Know The Man You’re Dating

Do you know the man you’re dating?  If your still grieving and aren’t emotionally ready to be in an intimate relationship, how are you going to determine if you’re with the right guy? They may be perfect BUT the relationship won’t feel right if you are spiritually or emotionally empty.

You have to like yourself and know that you have a lot to offer a mate. Is your self-esteem high enough to love another person or do you feel so empty inside that you have nothing to offer except your neediness?

When grieving you’re in process of change – unstable, growing and healing. You are different today from what you were yesterday and will be different again tomorrow. This period of change doesn’t make for a good foundation, so don’t move to quickly from dating into a long-term commitment.

 

6 Responses

  1. Karen Rumelt
    | Reply

    Absolutely agree with this. You can’t meet anyone if you’re still too emotional. The person who you meet wants to meet you!! They want to know what your likes and dislikes are. They don’t want to hear about your deceased partner, spouse.

  2. Dianna
    | Reply

    Excellent advice. Sometimes I thing I am ready to date but wonder if I am truly ready. Good insight. Thanks

  3. mary samuels
    | Reply

    I have no intention iof dating. I am still grieving, wearing my wedding rings, and being with anyone else feels like cheating on him. I am 71 and anyone I would be meeting would have dead wives, ex wives, children, grandchildren, etc and I just can’t be bothered. I had a 43 year childless, happy marriage and I prefer to remain single. I am alone but not lonely. No one can compare to him, and honestly, people are just too nutty these days, and I’m just not going to go there.

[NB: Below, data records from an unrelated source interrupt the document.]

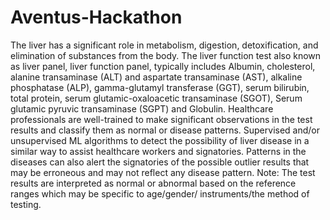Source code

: # Aventus-Hackathon
The liver has a significant role in metabolism, digestion, detoxification, and
elimination of substances from the body. The liver function test also known as
liver panel, liver function panel, typically includes Albumin, cholesterol,
alanine transaminase (ALT) and aspartate transaminase (AST), alkaline
phosphatase (ALP), gamma-glutamyl transferase (GGT), serum bilirubin, total
protein, serum glutamic-oxaloacetic transaminase (SGOT), Serum glutamic
pyruvic transaminase (SGPT) and Globulin.
Healthcare professionals are well-trained to make significant observations in the
test results and classify them as normal or disease patterns. Supervised and/or
unsupervised ML algorithms to detect the possibility of liver disease in a similar
way to assist healthcare workers and signatories. Patterns in the diseases can
also alert the signatories of the possible outlier results that may be erroneous
and may not reflect any disease pattern.
Note: The test results are interpreted as normal or abnormal based on the
reference ranges which may be specific to age/gender/ instruments/the
method of testing.
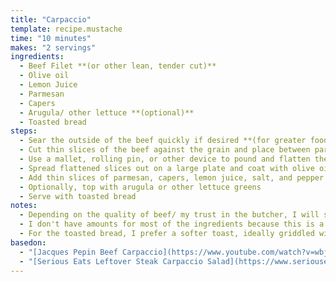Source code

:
 ```yaml
---
title: "Carpaccio"
template: recipe.mustache
time: "10 minutes"
makes: "2 servings"
ingredients:
  - Beef Filet **(or other lean, tender cut)**
  - Olive oil
  - Lemon Juice
  - Parmesan
  - Capers
  - Arugula/ other lettuce **(optional)**
  - Toasted bread
steps:
  - Sear the outside of the beef quickly if desired **(for greater food safety)**
  - Cut thin slices of the beef against the grain and place between parchment paper
  - Use a mallet, rolling pin, or other device to pound and flatten the beef slices to desired thinness
  - Spread flattened slices out on a large plate and coat with olive oil
  - Add thin slices of parmesan, capers, lemon juice, salt, and pepper on top in desired quantities
  - Optionally, top with arugula or other lettuce greens
  - Serve with toasted bread
notes:
  - Depending on the quality of beef/ my trust in the butcher, I will sear the outside to remove the risk of pathogens. As long as you don't go too long, it has a minimal effect of the flavor of the dish
  - I don't have amounts for most of the ingredients because this is a dish that goes mostly by personal preference. I tend to add enough olive oil to lightly coat the beef, lemon juice to balance out the fattiness, and then the rest to taste.
  - For the toasted bread, I prefer a softer toast, ideally griddled with olive oil or butter. Challah and croissants also work well.
basedon:
  - "[Jacques Pepin Beef Carpaccio](https://www.youtube.com/watch?v=wbj6aoYU_ro)"
  - "[Serious Eats Leftover Steak Carpaccio Salad](https://www.seriouseats.com/scrapcook-leftover-steak-carpaccio-salad)"
---
```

  4. Oluwatoyin Ruth Abayomi-Isaiah
    | Reply

    Thank you for this beautiful piece. I am always looking forward to your weekly message to us. A lot has changed in me since i joined in your Network. Its 8 years now that my Beloveth Departed. I am now 47years . I have been trying and doing better and believing that I have to start dating, believe me its so lonely! But the People that worries me for relationship are all married. I also do not want to cross the line of Moral and Dignity. What do i do? Its so hard.

  5. Deborah Usry
    | Reply

    After 18 months my neighbor introduced me (68) to a widower who had lost his wife two years prior to a long cancer diagnosis. Because I had figured out how to build a new life and wasn’t looking for a companion, I was skeptical but agreed. Mary Francis, your advice is solid. I will say that because this man is a widower he understands my grief, and I understand his. I know his journey and he knows mine. This relationship has brought new joy to my life. Small and patient steps are working for us.

  6. Hope
    | Reply

    I am bleeding as I type because I started dating I’m only realising now after losing what could have been a good relationship that I am not ready to date and I’m in pain right now. I am hurt.